Research in my laboratory focuses on understanding the neurobiology of addiction and schizophrenia. These pathologies involve long-lasting changes in brain function and behavior with devastating personal and social consequences. We are interested in elucidating the cellular and molecular mechanisms underlying these enduring behavioral modifications. Research techniques employed in these studies range from behavioral and neuropharmacological manipulations to cellular and molecular methodologies.
Addiction to drugs of abuse is a major social problem affecting millions of Americans with an overall cost of half a trillion dollars annually. Repeated exposure to psychostimulants such as amphetamine and cocaine produce behavioral modifications which are accompanied by specific changes in neurotransmission and synaptic function in the brain. These changes are long-lasting and thought to underlie the addicted state. However, the causes and consequences of these cellular and molecular plasticity are not fully understood. Glutamate is an excitatory neurotransmitter in the brain that is implicated in the pathologies of addiction. Recent work in my laboratory has focused on cocaine-mediated plasticity in glutamate receptors and intracellular signaling. Using animal models of addiction such as behavioral sensitization and drug self-administration, we have demonstrated selective and region-specific plasticity in glutamate receptor trafficking after exposure to cocaine. In addition, our data indicate that a family of postsynaptic scaffolding proteins are also affected by cocaine. Interestingly, these proteins bind to and regulate glutamate receptor function at the synapse. The goal of this research is to better understand addiction-related plasticity in glutamate signaling in the brain and identify promising pharmacological targets for therapeutic development.

--- TASK LIST ---
(a) According to the addiction research description, what is the overall annual cost of drug addiction?
(b) Repeat the addiction research description from "Research in my" to "and molecular methodologies.".
(c) Write the next part of the addiction research description, picking up after its last sentence.

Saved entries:
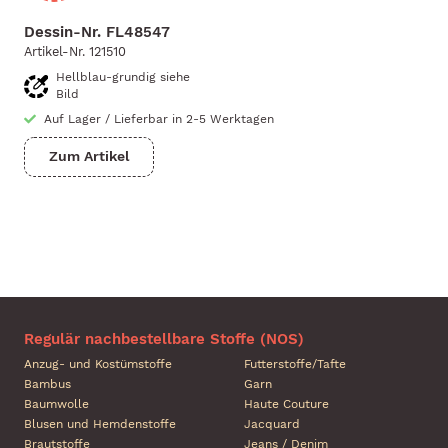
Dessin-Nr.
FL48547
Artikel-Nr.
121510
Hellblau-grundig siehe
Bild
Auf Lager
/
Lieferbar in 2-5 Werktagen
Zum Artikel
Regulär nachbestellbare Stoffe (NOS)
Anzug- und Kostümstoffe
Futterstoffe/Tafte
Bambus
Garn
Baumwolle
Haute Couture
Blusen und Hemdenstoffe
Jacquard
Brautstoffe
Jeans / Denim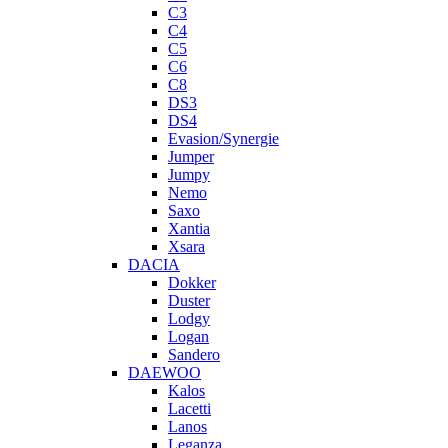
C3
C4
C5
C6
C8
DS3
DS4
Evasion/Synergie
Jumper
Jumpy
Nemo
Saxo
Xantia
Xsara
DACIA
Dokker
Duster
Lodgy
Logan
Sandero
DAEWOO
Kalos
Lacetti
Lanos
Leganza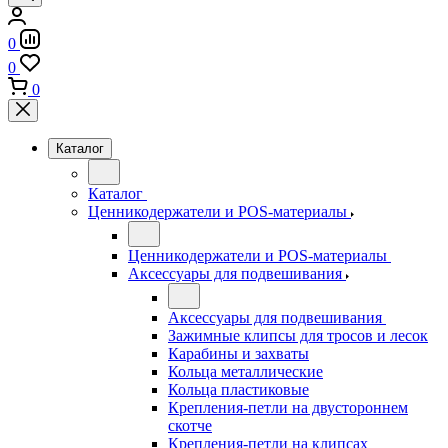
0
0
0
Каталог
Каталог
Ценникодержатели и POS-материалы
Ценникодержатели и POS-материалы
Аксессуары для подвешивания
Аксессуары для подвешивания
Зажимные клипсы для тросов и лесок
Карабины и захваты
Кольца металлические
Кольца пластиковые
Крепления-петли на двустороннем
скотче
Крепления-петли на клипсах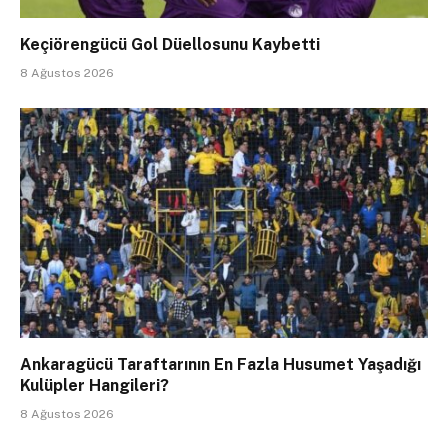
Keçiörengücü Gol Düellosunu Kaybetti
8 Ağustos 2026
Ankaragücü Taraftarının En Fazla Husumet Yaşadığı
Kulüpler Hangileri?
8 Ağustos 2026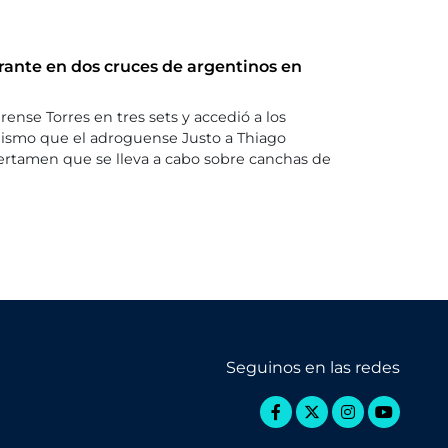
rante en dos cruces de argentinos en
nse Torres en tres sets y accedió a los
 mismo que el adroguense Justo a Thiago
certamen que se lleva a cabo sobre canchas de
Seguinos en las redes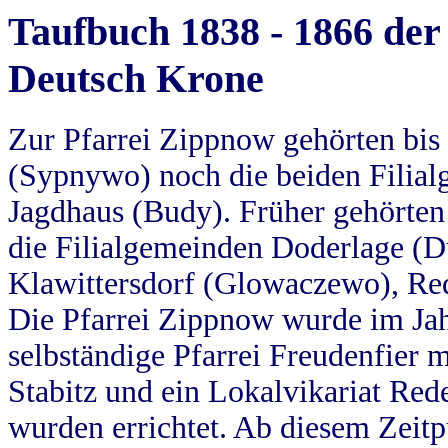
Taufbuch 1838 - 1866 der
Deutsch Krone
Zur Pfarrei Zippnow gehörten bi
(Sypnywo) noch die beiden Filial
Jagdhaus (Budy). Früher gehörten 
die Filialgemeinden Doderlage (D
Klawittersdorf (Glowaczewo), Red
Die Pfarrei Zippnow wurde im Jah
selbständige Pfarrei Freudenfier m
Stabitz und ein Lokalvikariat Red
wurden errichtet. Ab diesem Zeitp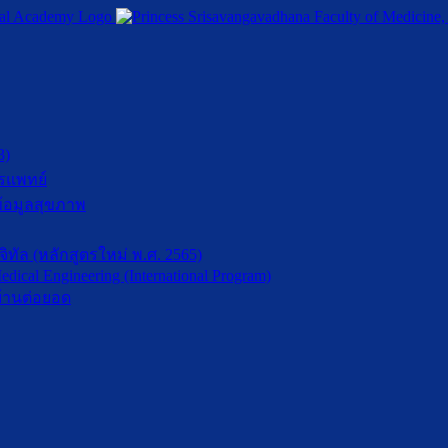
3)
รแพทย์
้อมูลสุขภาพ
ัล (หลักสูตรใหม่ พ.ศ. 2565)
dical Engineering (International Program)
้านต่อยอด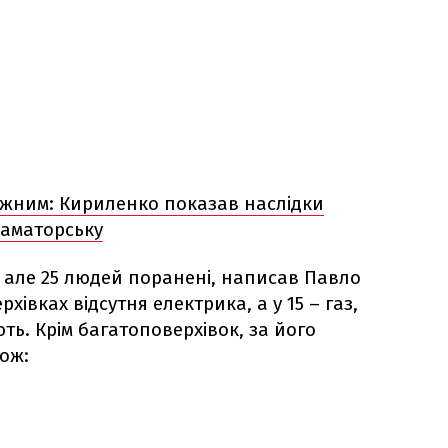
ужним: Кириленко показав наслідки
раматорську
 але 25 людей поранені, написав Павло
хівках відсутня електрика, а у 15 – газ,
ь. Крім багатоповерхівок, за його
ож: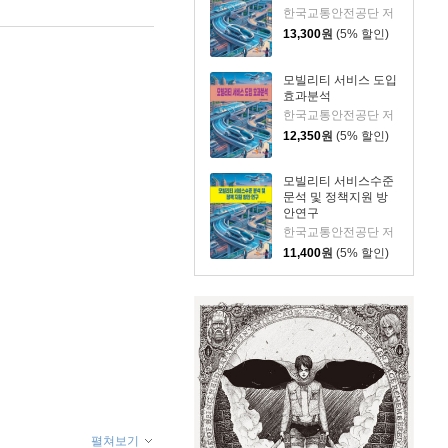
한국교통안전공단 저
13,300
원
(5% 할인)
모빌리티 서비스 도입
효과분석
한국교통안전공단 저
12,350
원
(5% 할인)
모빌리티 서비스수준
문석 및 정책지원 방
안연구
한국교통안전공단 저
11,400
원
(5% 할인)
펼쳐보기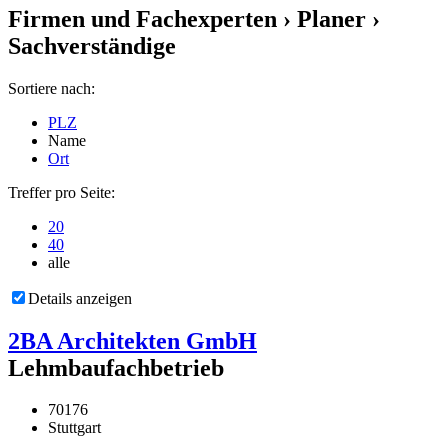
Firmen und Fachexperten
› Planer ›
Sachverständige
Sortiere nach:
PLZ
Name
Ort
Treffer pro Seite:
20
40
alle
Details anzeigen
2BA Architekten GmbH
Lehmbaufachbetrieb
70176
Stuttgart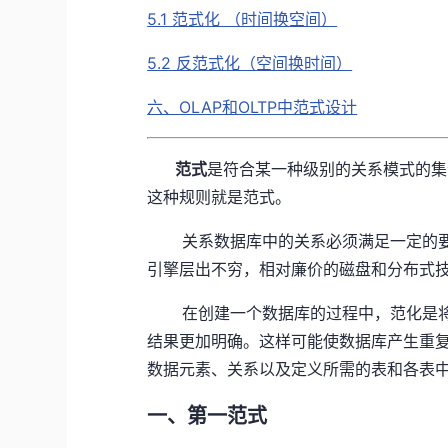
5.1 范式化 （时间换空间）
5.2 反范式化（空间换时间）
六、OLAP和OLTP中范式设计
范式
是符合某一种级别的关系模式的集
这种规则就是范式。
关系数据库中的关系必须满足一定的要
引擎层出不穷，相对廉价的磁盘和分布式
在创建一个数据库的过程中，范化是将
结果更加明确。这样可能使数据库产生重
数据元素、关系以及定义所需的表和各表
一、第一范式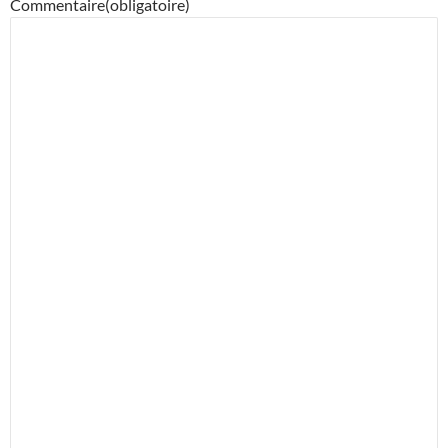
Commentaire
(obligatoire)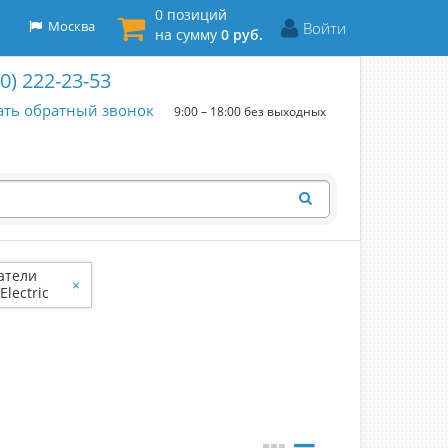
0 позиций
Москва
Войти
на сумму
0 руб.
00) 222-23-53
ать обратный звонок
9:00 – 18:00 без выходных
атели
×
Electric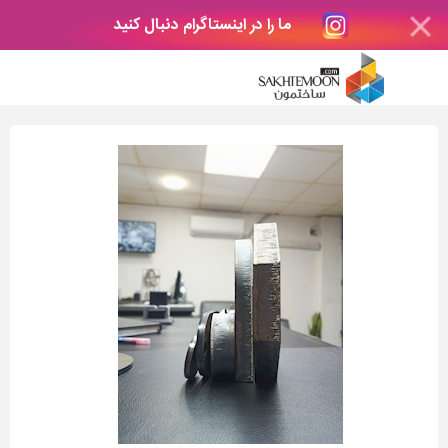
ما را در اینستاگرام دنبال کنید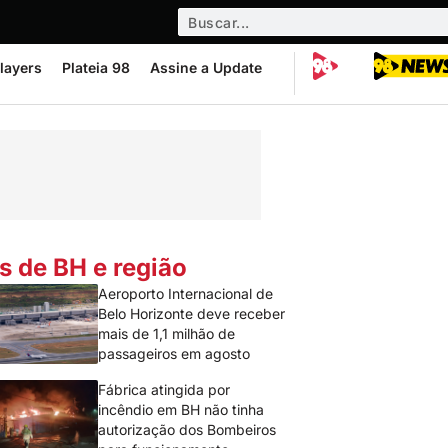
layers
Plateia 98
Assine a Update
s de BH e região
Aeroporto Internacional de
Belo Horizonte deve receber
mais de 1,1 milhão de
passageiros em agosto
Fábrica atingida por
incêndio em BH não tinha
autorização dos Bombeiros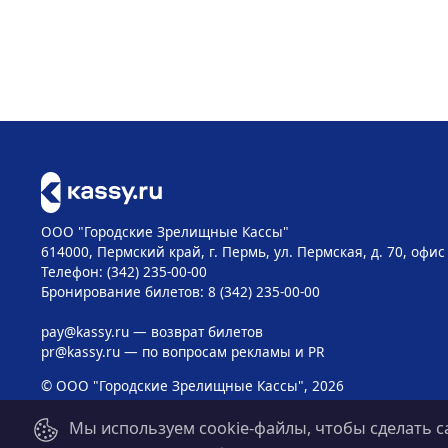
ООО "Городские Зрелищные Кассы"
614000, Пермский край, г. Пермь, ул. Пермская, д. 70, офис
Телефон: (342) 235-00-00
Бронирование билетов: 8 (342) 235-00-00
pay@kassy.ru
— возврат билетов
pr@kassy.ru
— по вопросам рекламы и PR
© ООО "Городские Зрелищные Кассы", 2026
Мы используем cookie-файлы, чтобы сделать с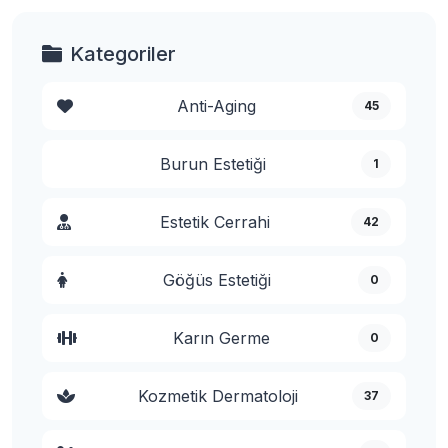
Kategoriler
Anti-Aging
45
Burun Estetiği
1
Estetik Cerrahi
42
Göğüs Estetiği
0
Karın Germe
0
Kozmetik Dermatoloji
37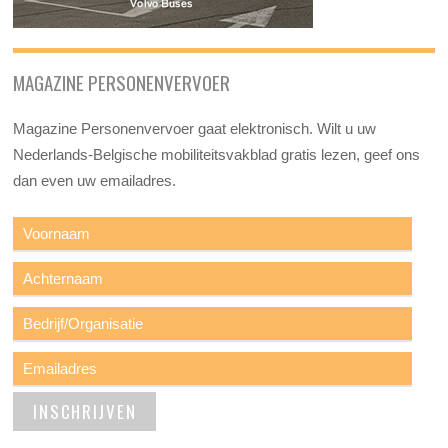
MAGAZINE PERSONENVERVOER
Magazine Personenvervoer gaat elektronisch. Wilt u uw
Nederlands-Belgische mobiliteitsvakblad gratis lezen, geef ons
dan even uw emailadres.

--- PER-TASK OUTPUTS ---
(a) Half a trillion dollars.

(b)
Research in my laboratory focuses on understanding the neurobiology of addiction and schizophrenia. These pathologies involve long-lasting changes in brain function and behavior with devastating personal and social consequences. We are interested in elucidating the cellular and molecular mechanisms underlying these enduring behavioral modifications. Research techniques employed in these studies range from behavioral and neuropharmacological manipulations to cellular and molecular methodologies.

(c)
Schizophrenia is a psychiatric disorder that affects about 1% of the world population (more than 2.4 million individuals in US) with long-lasting behavioral consequences. The disease is manifested by a set of abnormal behaviors including psychosis, social withdrawal, and cognitive deficits. These behavioral modifications are accompanied by specific changes in brain structures, neurotransmission and synaptic signaling. Despite more than 50 years of research, the underlying causes are not well understood and there is no cure. Current medications (with annual global sales of $20 billion) are not effective in treating major symptoms such as cognitive deficits and produce serious debilitating side effects such that about 75% of patients become noncompliant after 18 months of treatment. Research in our lab employs animal models of schizophrenia to investigate the cellular and molecular mechanism involved in this brain pathology. We have identified a novel brain mechanism capable of reversing the behavioral abnormalities and cognitive deficits present in animal models of schizophrenia. Importantly, clinical studies suggest that pharmacological manipulation of this mechanism does not produce significant side effects in humans. Current research focuses on better understanding the mechanism of action of this novel brain target using animal models and development of new medications. The goal of this research is to develop and characterize new pharmacological therapies for schizophrenia that can be advanced into clinical trials.